The Problem with Being “Open”
Share
Recently I began providing job search coaching for clients who are receiving services through their university. Each coaching session is done over the phone and limited to one hour, so it is imperative that I cover as much as I can to help each job candidate jumpstart or enhance their job search efforts. All of my calls cover a variety of topics; however, if I were only able to provide just one nugget of advice that would dramatically alter each client’s job search efforts and lead to quicker success, it would be this: Stop being “Open.”



I understand where job seekers are coming from; they believe that if they are too specific about what they want in a job and an employer, they will limit their opportunities. On the surface, this seems to make sense, but it does not work. Here are some of the reasons why:



If you are open… your résumé will read more like an obituary of your career than a focused and branded marketing document that clearly communicates your skills and value and how you can benefit the target employer.
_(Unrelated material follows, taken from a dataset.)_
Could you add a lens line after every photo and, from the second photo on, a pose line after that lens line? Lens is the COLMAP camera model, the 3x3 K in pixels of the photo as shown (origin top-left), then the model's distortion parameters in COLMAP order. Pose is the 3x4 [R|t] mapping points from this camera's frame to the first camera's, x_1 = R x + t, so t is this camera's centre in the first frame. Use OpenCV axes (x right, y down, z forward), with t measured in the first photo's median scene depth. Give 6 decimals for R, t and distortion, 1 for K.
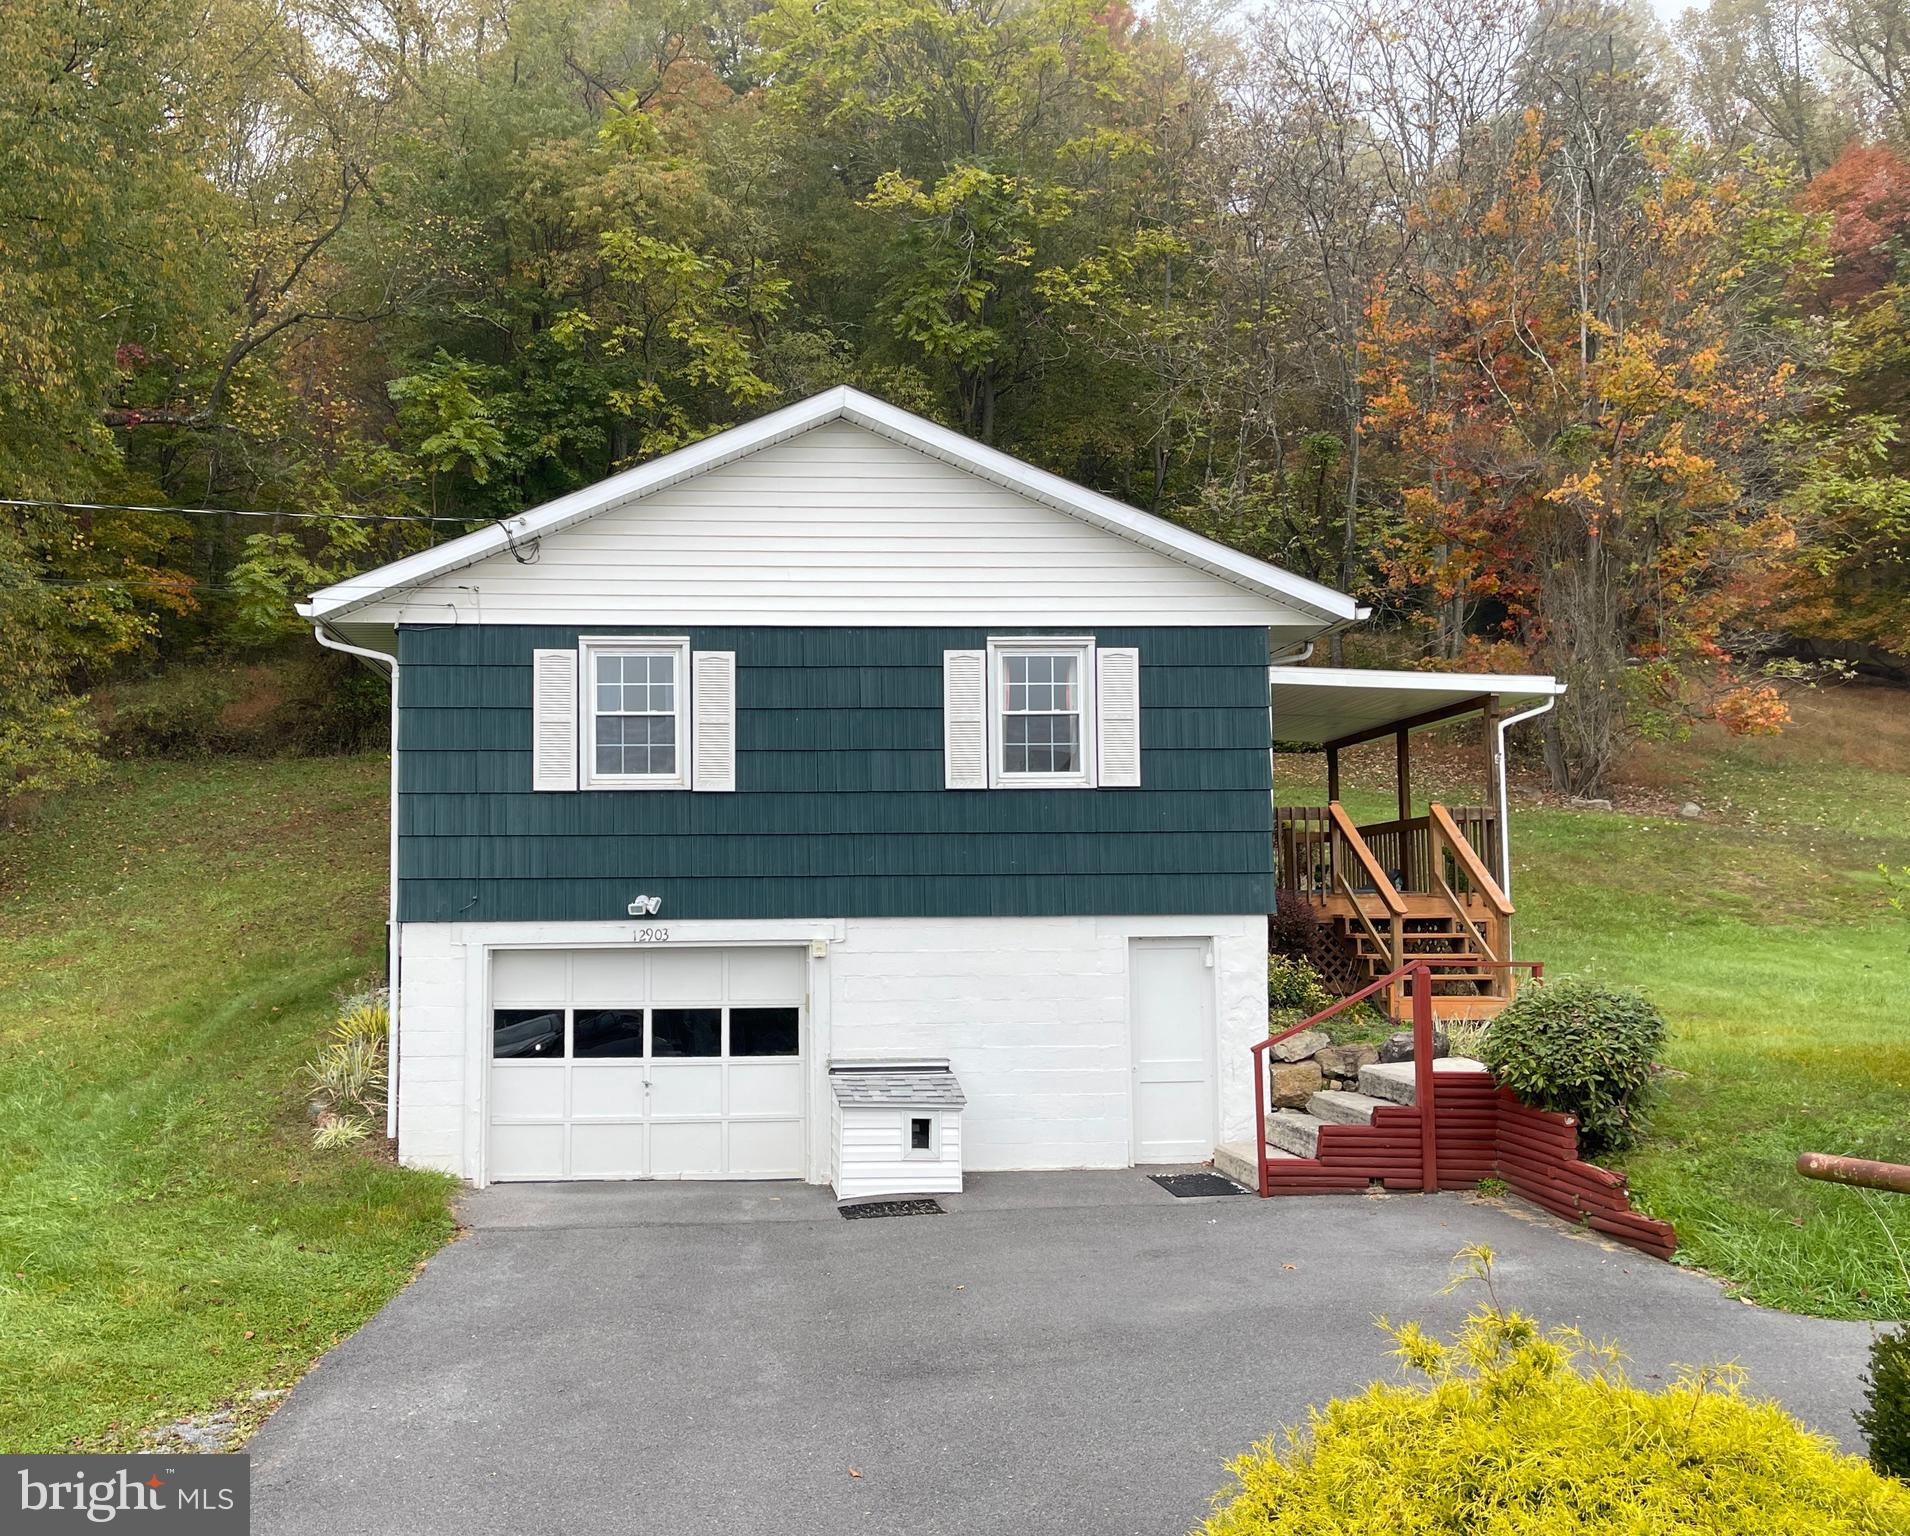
lens RADIAL K [[2099.2, 0, 956.5], [0, 2099.2, 781.8], [0, 0, 1]] dist [0.156739, 0.000000]
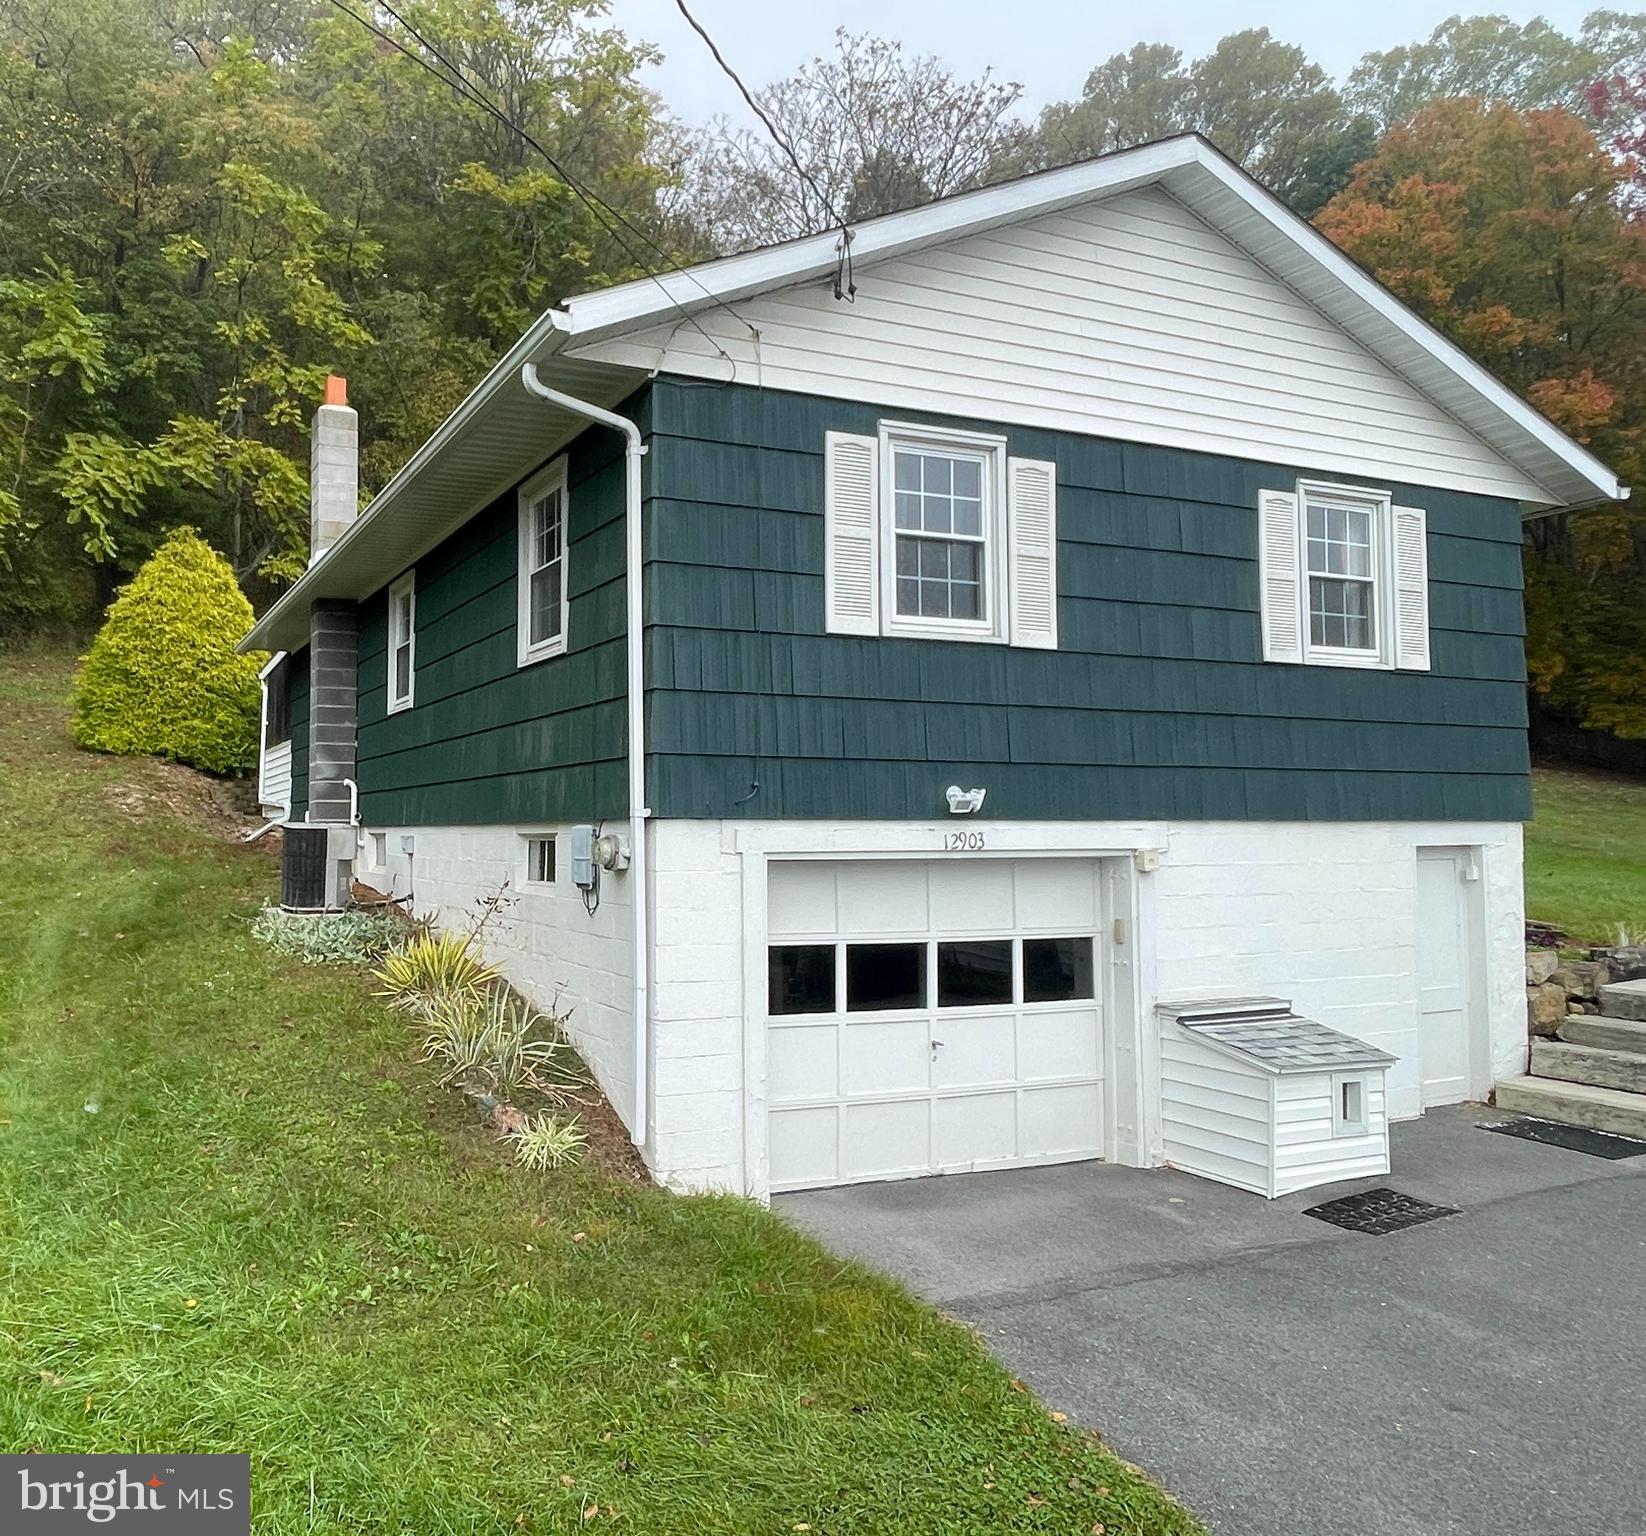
lens RADIAL K [[1514.8, 0, 821.2], [0, 1514.8, 753.4], [0, 0, 1]] dist [-0.002651, 0.000000]
pose [[0.932700, 0.024394, 0.359827, -0.373380], [-0.026212, 0.999656, 0.000172, 0.043144], [-0.359699, -0.009593, 0.933019, 0.525484]]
You will not know what to put in and what to leave out. It is a little like running an ad in the personal columns that reads: “I’ve done a lot of stuff, please phone if you’d like to date/marry me.”
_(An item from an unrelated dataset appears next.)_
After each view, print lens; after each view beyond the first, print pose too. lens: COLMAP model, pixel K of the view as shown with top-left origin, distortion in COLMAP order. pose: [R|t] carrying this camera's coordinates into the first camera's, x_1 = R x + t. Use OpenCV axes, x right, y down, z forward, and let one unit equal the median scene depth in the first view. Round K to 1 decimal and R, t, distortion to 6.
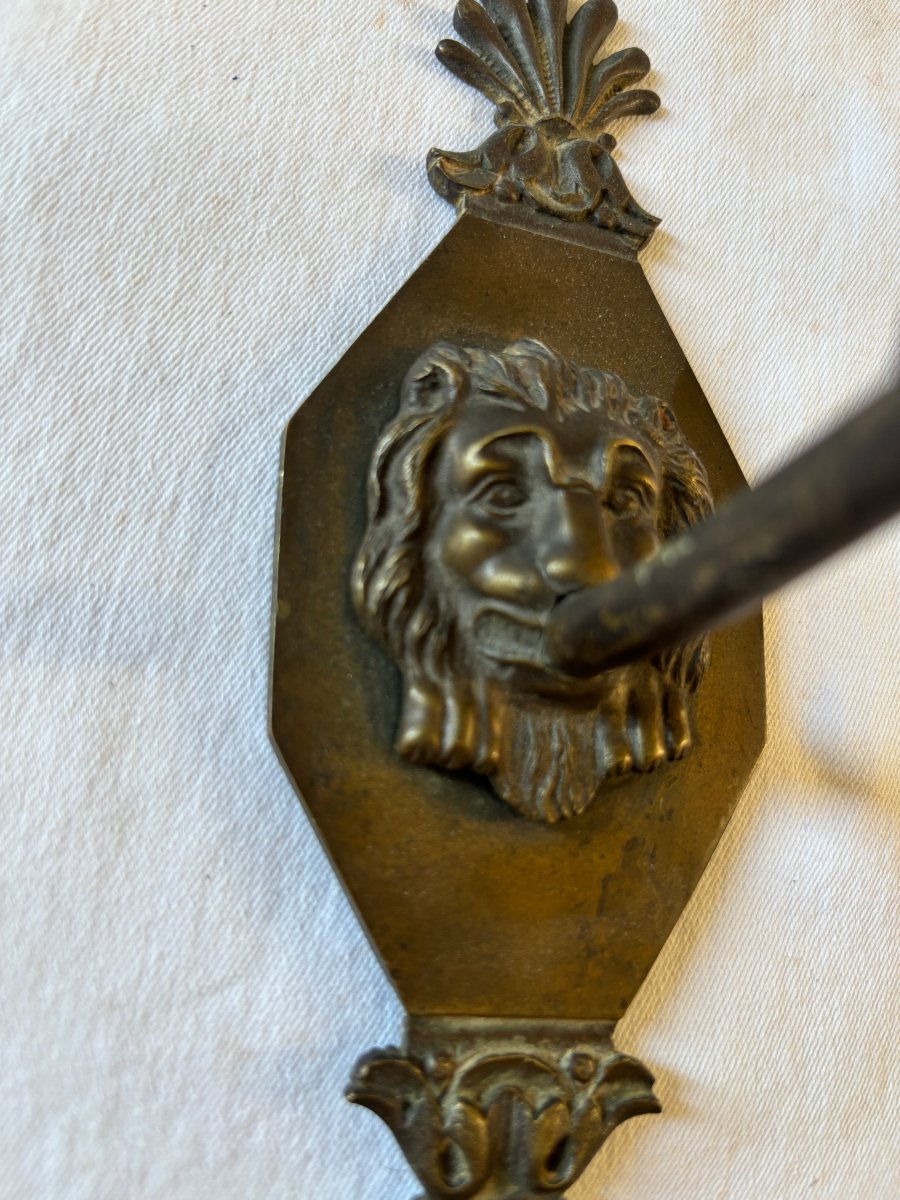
lens RADIAL K [[909.7, 0, 450.0], [0, 909.7, 600.0], [0, 0, 1]] dist [-0.014216, -0.019301]
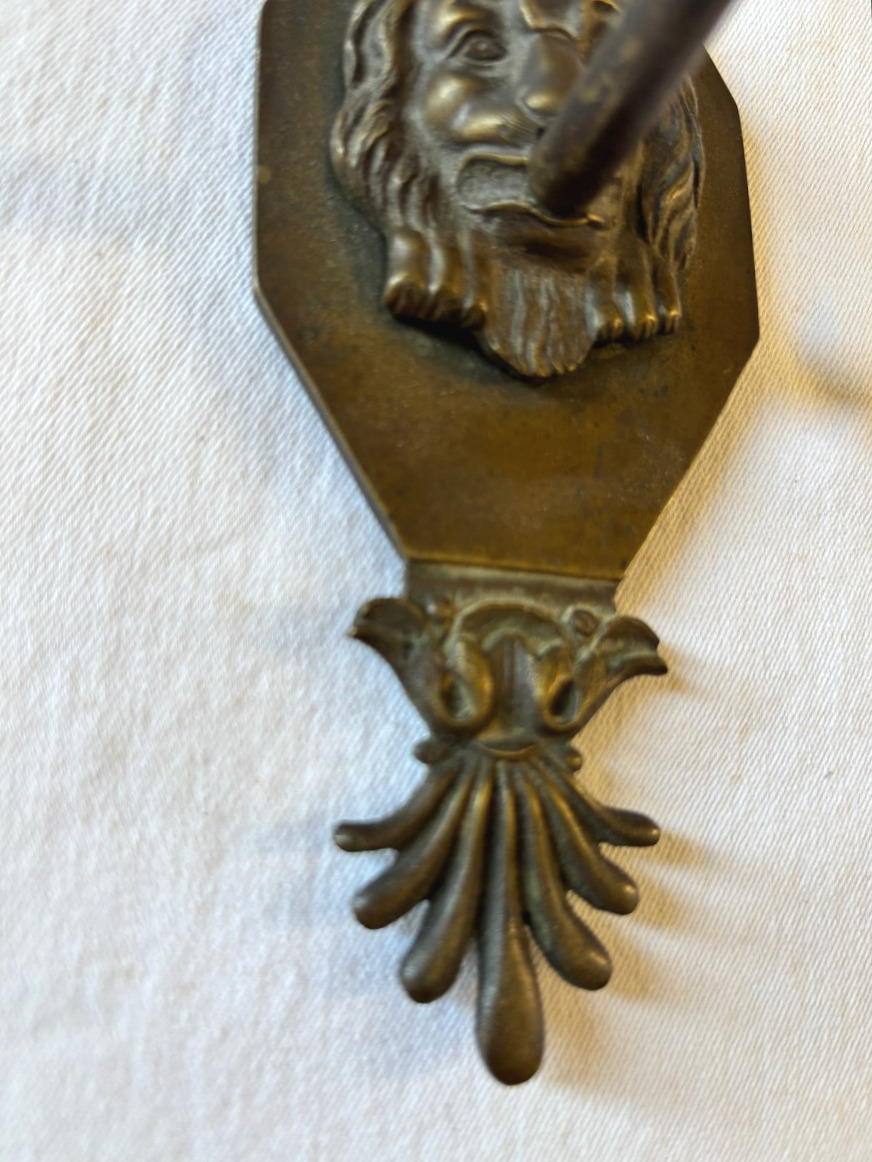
lens RADIAL K [[880.9, 0, 436.0], [0, 880.9, 581.0], [0, 0, 1]] dist [-0.014216, -0.019301]
pose [[0.998487, -0.044357, -0.032490, 0.016117], [0.045248, 0.998605, 0.027227, 0.435236], [0.031237, -0.028655, 0.999101, 0.028431]]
If you are open… when people ask you what you are seeking, your answer will imply that you are willing to do anything, if only someone would give you a chance. (Anything? Come now, can you really do anything? Do you really even WANT to do anything?)



If you are open… family, friends and colleagues will not know how to help you because, like you, they haven’t a clue what you are looking for. So they end up making suggestions you may not like until finally they throw their hands up in frustration because you “really can’t afford to be picky.”



If you are open… you may spend a lot of time going to interviews that are not a good fit, making you more “open” to rejection. (I have no doubts at all that had I been less “open,” I would have had far fewer than 42 blind dates!!)



If you are open… you will wander aimlessly on job boards for hours on end, applying to anything that even remotely sounds like something you would be able or willing to do. Sure it keeps you busy, but while you are spending your time dropping your résumé in a bucket with millions of other resumes written by job seekers who are also “open,” the jobs are going to those select few who really know what they want and where to find it.



If you are open… it will take you longer to find employment; days will turn into weeks and weeks into months until one day you really do end up “settling” just so you can pay the bills.



Stop being open. Know who you are and what you have to offer. Visualize your ideal job and employer and use that vision as a road map to lead you to your desired destination. Tell everyone – in minute detail as possible – what you are looking for so they can help you find it.



Looking for work is not all that different than looking for a fine restaurant or someone to date – if you keep yourself open to what ever comes along, you just may find yourself dining at the greasy-spoon with Dwight Schrute!